Task prompt.
The response should consist of every record, reproduced exactly.

(Records contained in a dataset)
□ □ □ □ □ □ □
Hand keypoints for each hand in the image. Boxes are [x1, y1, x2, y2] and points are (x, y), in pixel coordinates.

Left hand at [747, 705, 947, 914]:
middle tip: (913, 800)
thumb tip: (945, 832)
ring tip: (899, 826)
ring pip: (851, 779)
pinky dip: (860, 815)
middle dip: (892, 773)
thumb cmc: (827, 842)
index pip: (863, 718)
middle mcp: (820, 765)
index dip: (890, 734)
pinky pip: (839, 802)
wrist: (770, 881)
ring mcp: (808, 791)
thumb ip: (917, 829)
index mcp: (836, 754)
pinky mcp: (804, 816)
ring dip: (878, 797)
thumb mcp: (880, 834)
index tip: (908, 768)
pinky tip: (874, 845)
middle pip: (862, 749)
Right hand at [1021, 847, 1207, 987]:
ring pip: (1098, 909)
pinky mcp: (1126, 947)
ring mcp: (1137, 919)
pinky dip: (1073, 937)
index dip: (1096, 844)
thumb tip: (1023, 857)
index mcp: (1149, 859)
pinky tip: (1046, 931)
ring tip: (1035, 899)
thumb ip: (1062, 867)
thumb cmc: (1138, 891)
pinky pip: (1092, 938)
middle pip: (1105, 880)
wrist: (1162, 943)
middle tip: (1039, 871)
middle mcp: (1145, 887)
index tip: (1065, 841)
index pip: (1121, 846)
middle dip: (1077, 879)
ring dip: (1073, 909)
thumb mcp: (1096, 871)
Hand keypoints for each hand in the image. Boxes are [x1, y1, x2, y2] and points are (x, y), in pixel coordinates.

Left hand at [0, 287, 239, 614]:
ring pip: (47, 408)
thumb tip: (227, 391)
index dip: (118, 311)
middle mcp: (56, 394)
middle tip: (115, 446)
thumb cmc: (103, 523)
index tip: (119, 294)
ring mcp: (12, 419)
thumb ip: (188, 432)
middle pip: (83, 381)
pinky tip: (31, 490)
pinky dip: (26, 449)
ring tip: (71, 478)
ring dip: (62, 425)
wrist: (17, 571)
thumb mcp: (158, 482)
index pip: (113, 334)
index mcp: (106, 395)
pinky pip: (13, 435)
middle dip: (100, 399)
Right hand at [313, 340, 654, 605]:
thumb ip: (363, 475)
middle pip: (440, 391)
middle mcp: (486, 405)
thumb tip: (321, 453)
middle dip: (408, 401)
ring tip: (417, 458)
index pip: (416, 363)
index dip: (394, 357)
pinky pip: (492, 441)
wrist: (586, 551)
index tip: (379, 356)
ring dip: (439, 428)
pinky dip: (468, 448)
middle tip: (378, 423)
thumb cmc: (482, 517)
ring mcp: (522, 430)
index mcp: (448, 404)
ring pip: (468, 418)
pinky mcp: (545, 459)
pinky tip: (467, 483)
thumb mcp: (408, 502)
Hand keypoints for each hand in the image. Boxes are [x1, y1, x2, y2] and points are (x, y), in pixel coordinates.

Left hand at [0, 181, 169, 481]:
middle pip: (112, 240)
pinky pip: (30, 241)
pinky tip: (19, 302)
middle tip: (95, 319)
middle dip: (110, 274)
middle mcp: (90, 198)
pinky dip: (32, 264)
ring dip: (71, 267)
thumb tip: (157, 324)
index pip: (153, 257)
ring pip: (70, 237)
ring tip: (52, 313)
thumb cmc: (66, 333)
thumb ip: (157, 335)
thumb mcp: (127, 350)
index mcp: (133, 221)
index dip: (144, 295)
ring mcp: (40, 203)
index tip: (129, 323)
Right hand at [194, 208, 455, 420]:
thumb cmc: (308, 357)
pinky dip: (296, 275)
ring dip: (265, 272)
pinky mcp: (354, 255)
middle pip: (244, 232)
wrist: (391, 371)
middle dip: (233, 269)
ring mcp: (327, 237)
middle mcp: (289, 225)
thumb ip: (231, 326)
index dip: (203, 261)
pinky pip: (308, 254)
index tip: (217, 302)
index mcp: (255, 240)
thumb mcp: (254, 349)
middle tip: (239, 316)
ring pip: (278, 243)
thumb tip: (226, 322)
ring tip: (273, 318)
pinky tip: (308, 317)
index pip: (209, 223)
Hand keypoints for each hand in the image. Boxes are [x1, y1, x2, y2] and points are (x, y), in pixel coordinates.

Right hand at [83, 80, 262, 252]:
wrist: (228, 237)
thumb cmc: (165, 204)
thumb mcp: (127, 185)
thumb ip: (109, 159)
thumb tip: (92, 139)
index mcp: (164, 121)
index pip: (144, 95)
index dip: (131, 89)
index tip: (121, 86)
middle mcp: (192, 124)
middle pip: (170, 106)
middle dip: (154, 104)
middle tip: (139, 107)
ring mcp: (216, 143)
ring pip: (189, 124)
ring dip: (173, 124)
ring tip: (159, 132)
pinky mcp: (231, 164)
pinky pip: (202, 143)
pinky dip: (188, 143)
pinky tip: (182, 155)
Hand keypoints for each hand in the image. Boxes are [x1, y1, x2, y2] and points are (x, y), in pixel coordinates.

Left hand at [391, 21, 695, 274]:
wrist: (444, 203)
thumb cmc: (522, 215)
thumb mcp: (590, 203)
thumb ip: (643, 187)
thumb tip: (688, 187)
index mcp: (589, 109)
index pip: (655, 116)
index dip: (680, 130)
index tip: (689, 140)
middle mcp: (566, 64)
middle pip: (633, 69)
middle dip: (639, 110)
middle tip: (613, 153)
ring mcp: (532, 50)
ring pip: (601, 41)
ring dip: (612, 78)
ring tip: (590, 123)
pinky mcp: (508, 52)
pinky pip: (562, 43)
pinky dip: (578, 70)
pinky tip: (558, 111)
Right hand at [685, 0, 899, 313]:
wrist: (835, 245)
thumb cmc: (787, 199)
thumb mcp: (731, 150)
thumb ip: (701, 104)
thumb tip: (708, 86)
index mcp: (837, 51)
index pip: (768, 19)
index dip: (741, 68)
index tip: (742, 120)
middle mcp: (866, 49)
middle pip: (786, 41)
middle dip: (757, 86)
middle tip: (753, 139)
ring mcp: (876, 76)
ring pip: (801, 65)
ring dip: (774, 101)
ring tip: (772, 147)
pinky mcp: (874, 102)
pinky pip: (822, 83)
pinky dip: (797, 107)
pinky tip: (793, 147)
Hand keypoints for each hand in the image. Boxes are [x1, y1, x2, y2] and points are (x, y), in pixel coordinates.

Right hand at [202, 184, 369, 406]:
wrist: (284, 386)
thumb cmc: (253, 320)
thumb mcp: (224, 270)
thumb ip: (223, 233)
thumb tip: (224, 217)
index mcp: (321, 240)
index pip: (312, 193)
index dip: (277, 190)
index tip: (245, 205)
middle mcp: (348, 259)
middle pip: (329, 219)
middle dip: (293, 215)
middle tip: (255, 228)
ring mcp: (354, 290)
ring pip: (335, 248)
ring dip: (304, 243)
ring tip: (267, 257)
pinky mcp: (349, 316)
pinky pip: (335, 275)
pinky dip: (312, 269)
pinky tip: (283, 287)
□ □ □ □ □ □ □
Your response.
Hand keypoints for each hand in the image. Boxes are [x1, y1, x2, y2] and points are (x, y), in pixel coordinates.

Left hand at [747, 705, 947, 914]:
middle tip: (913, 800)
thumb tip: (945, 832)
ring tip: (899, 826)
ring pip: (851, 779)
pinky dip: (860, 815)
middle dip: (892, 773)
thumb cmc: (827, 842)
index pip: (863, 718)
middle mcp: (820, 765)
index dip: (890, 734)
pinky pip: (839, 802)
wrist: (770, 881)
ring mcp: (808, 791)
thumb ip: (917, 829)
index mcp: (836, 754)
pinky mcp: (804, 816)
ring dip: (878, 797)
thumb mcp: (880, 834)
index tip: (908, 768)
pinky tip: (874, 845)
middle pip: (862, 749)
Right hand at [1021, 847, 1207, 987]:
ring pip: (1098, 909)
pinky mcp: (1126, 947)
ring mcp: (1137, 919)
pinky dip: (1073, 937)
index dip: (1096, 844)
thumb tip: (1023, 857)
index mcp: (1149, 859)
pinky tip: (1046, 931)
ring tip: (1035, 899)
thumb ip: (1062, 867)
thumb cmc: (1138, 891)
pinky pip: (1092, 938)
middle pip: (1105, 880)
wrist: (1162, 943)
middle tip: (1039, 871)
middle mcp: (1145, 887)
index tip: (1065, 841)
index pip: (1121, 846)
middle dip: (1077, 879)
ring dip: (1073, 909)
thumb mcp: (1096, 871)
Hand keypoints for each hand in the image. Boxes are [x1, y1, x2, y2] and points are (x, y), in pixel coordinates.

Left hand at [0, 287, 239, 614]:
ring pip: (47, 408)
thumb tip: (227, 391)
index dip: (118, 311)
middle mcp: (56, 394)
middle tip: (115, 446)
thumb cmc: (103, 523)
index tip: (119, 294)
ring mcp: (12, 419)
thumb ip: (188, 432)
middle pip: (83, 381)
pinky tip: (31, 490)
pinky dip: (26, 449)
ring tip: (71, 478)
ring dip: (62, 425)
wrist: (17, 571)
thumb mcp: (158, 482)
index pip: (113, 334)
index mcp: (106, 395)
pinky pip: (13, 435)
middle dip: (100, 399)
Right hand at [313, 340, 654, 605]:
thumb ip: (363, 475)
middle pip: (440, 391)
middle mcp: (486, 405)
thumb tip: (321, 453)
middle dip: (408, 401)
ring tip: (417, 458)
index pip: (416, 363)
index dip: (394, 357)
pinky pip: (492, 441)
wrist: (586, 551)
index tip: (379, 356)
ring dip: (439, 428)
pinky dip: (468, 448)
middle tip: (378, 423)
thumb cmc: (482, 517)
ring mcp: (522, 430)
index mcp: (448, 404)
ring pip: (468, 418)
pinky mcp: (545, 459)
pinky tip: (467, 483)
thumb mcp: (408, 502)
Hand keypoints for each hand in the image. Boxes are [x1, y1, x2, y2] and points are (x, y), in pixel coordinates.

Left hand at [0, 181, 169, 481]:
middle pip: (112, 240)
pinky pip: (30, 241)
pinky tip: (19, 302)
middle tip: (95, 319)
middle dip: (110, 274)
middle mcp: (90, 198)
pinky dip: (32, 264)
ring dip: (71, 267)
thumb tip: (157, 324)
index pip: (153, 257)
ring pip: (70, 237)
ring tip: (52, 313)
thumb cmc: (66, 333)
thumb ip: (157, 335)
thumb mcp: (127, 350)
index mcp: (133, 221)
index dip: (144, 295)
ring mcp: (40, 203)
index tip: (129, 323)
Right hand at [194, 208, 455, 420]:
thumb cmc: (308, 357)
pinky dip: (296, 275)
ring dip: (265, 272)
pinky mcp: (354, 255)
middle pip: (244, 232)
wrist: (391, 371)
middle dip: (233, 269)
ring mcp: (327, 237)
middle mcp: (289, 225)
thumb ip: (231, 326)
index dip: (203, 261)
pinky pip: (308, 254)
index tip: (217, 302)
index mcp: (255, 240)
thumb mcp: (254, 349)
middle tip: (239, 316)
ring pip: (278, 243)
thumb tip: (226, 322)
ring tip: (273, 318)
pinky tip: (308, 317)
index pip: (209, 223)
Hand keypoints for each hand in the image. Boxes are [x1, y1, x2, y2] and points are (x, y), in pixel coordinates.

Right hand at [83, 80, 262, 252]:
wrist: (228, 237)
thumb cmc: (165, 204)
thumb mcp: (127, 185)
thumb ip: (109, 159)
thumb tip: (92, 139)
index mcp: (164, 121)
index pip: (144, 95)
index dip: (131, 89)
index tip: (121, 86)
middle mcp: (192, 124)
middle pip: (170, 106)
middle dip: (154, 104)
middle tip: (139, 107)
ring mcp: (216, 143)
ring pip: (189, 124)
ring dip: (173, 124)
ring tip: (159, 132)
pinky mcp: (231, 164)
pinky pip: (202, 143)
pinky dip: (188, 143)
pinky tip: (182, 155)
Hand keypoints for each hand in the image. Boxes are [x1, y1, x2, y2] and points are (x, y), in pixel coordinates.

Left hand at [391, 21, 695, 274]:
wrist: (444, 203)
thumb cmc: (522, 215)
thumb mcp: (590, 203)
thumb ip: (643, 187)
thumb tip: (688, 187)
index mcp: (589, 109)
index pip: (655, 116)
index dip: (680, 130)
index tip: (689, 140)
middle mcp: (566, 64)
middle pip: (633, 69)
middle dip: (639, 110)
middle tip: (613, 153)
ring mcp: (532, 50)
ring pip: (601, 41)
ring dip: (612, 78)
ring tip: (590, 123)
pinky mcp: (508, 52)
pinky pip: (562, 43)
pinky dip: (578, 70)
pinky tip: (558, 111)
Right hand at [685, 0, 899, 313]:
wrist: (835, 245)
thumb cmc: (787, 199)
thumb mcp: (731, 150)
thumb ip: (701, 104)
thumb tip: (708, 86)
index mcp: (837, 51)
index pip: (768, 19)
index dip: (741, 68)
index tip: (742, 120)
middle mcp: (866, 49)
middle pip: (786, 41)
middle dip: (757, 86)
middle tip: (753, 139)
ring mcp: (876, 76)
ring pip: (801, 65)
ring dip: (774, 101)
ring tip: (772, 147)
pinky mcp: (874, 102)
pinky pip: (822, 83)
pinky dip: (797, 107)
pinky tip: (793, 147)
Hand keypoints for each hand in the image. Boxes are [x1, y1, x2, y2] and points are (x, y), in pixel coordinates.

Right hand at [202, 184, 369, 406]:
wrist: (284, 386)
thumb cmc: (253, 320)
thumb mcp: (224, 270)
thumb ip: (223, 233)
thumb tip: (224, 217)
index mcp: (321, 240)
index pip: (312, 193)
index dip: (277, 190)
index tip: (245, 205)
middle mcp: (348, 259)
middle pip: (329, 219)
middle dip: (293, 215)
middle tip: (255, 228)
ring mcp: (354, 290)
ring pip: (335, 248)
ring dip: (304, 243)
ring tip: (267, 257)
pinky mcp: (349, 316)
pinky pip: (335, 275)
pinky dip: (312, 269)
pinky tip: (283, 287)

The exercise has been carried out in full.